## Extrait fourni
Actusf : Hormis Futurs Antérieurs en 1999, il n’y a eu que très peu d’anthologie sur le steampunk. Est-ce que le genre ne s’adapte pas trop aux nouvelles ?
Etienne Barillier : Preuve que le genre s’adapte bien à la nouvelle : plusieurs anthologies consacrées au steampunk viennent d’être publiées aux États-Unis. Celle de Ann et Jeff VanderMeer est une somme compilant des nouvelles inédites et des extraits de romans. Le livre est une sorte d’état des lieux qui examine le steampunk, dans son évolution et sa variété. Nick Gevers a dirigé une autre anthologie Extraordinary Engines qui est un recueil de textes inédits.
 
Actusf : Autre impression, le terme semble utilisé surtout en littérature et beaucoup moins dans le cinéma ou la BD (même si c’est sans doute un peu plus le cas aujourd’hui), cela veut-il dire que les auteurs de BD ou de film ont fait du steampunk sans le savoir ?
Etienne Barillier : Bien évidemment. Dans le cas du cinéma, je ne vois aucun film steampunk pleinement satisfaisant. Peut-être à cause des choix radicaux qu’une telle orientation demanderait. 

Les adaptations des Mystères de l’ouest et de La Ligue des Gentlemen Extraordinaires sont visuellement intéressantes, mais demeurent des films assez décevants, pour dire le moins. Néanmoins, le steampunk continue son travail de contamination. Une série TV comme Warehouse 13 en est un bon exemple : tous les accessoires utilisés par les protagonistes sont exclusivement steampunks.
La bande dessinée steampunk est assez riche, avec de très nombreuses séries. Empire, Le Méridien des Brumes, Hauteville House, il y en a vraiment pour tous les goûts. À la fin des années 1990, Alan Moore a commencé La Ligue des Gentlemen Extraordinaires sans savoir ce qu’était le steampunk. Il s’agit certainement d’une originalité propre au steampunk : il incorpore et fusionne quantité de codes et d’esthétiques. Il est parfaitement possible de se retrouver en train de faire « son » steampunk.

La question serait peut-être d’examiner combien les auteurs de la fusion des genres doivent au steampunk. Et inversement.

Actusf : Il existe aujourd’hui des communautés de gens qui personnalisent les objets de la vie quotidienne façon steampunk : vélo, ordinateur, game-boys, clef usb… Certains revisitent même Star Wars à la sauce steampunk et des soirées et journées spéciales voient le jour ici et là (on pense à celle de Lille récemment). Est-ce un vrai phénomène de fond selon vous ? Et pourquoi ce succès ?

## Données fournies
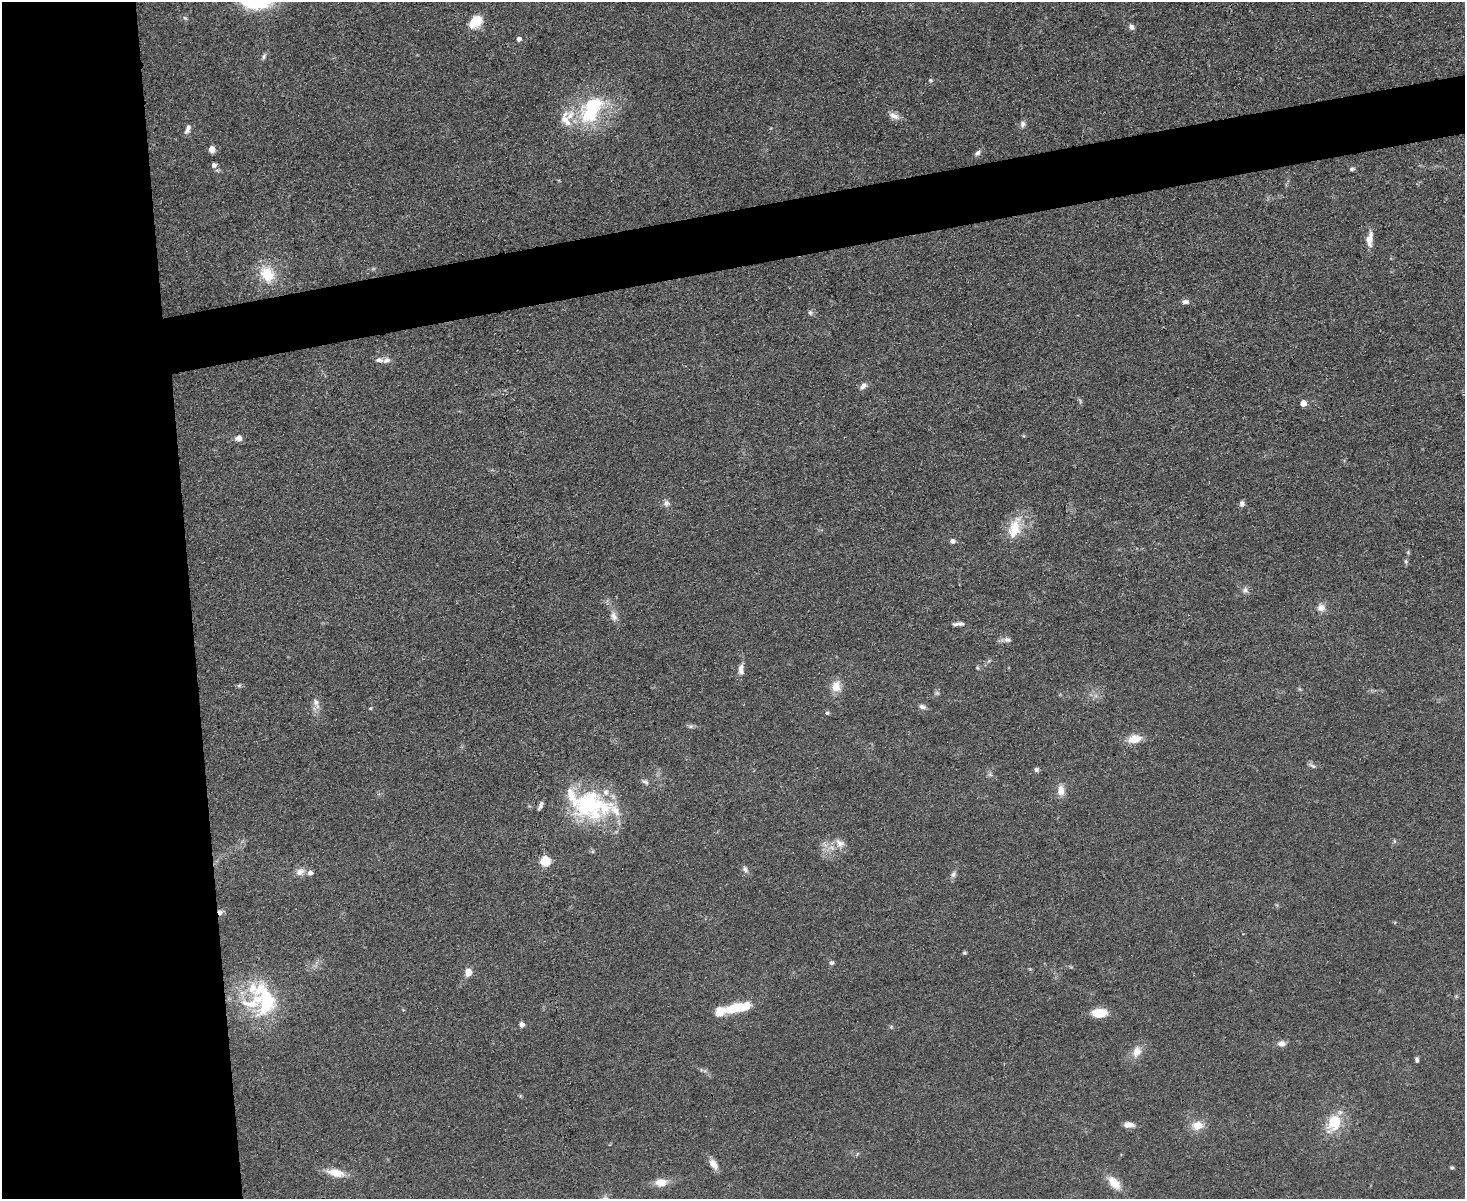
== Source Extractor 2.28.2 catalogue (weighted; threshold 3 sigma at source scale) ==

## Description de l'exercice
Recopiez le passage de l'extrait sur le steampunk allant de « Les adaptations des » jusqu'à « sont exclusivement steampunks. » inclus, en remplaçant « décevants » par « médiocres ». Les données ne sont pas nécessaires ici.

## Réponse
Les adaptations des Mystères de l’ouest et de La Ligue des Gentlemen Extraordinaires sont visuellement intéressantes, mais demeurent des films assez médiocres, pour dire le moins. Néanmoins, le steampunk continue son travail de contamination. Une série TV comme Warehouse 13 en est un bon exemple : tous les accessoires utilisés par les protagonistes sont exclusivement steampunks.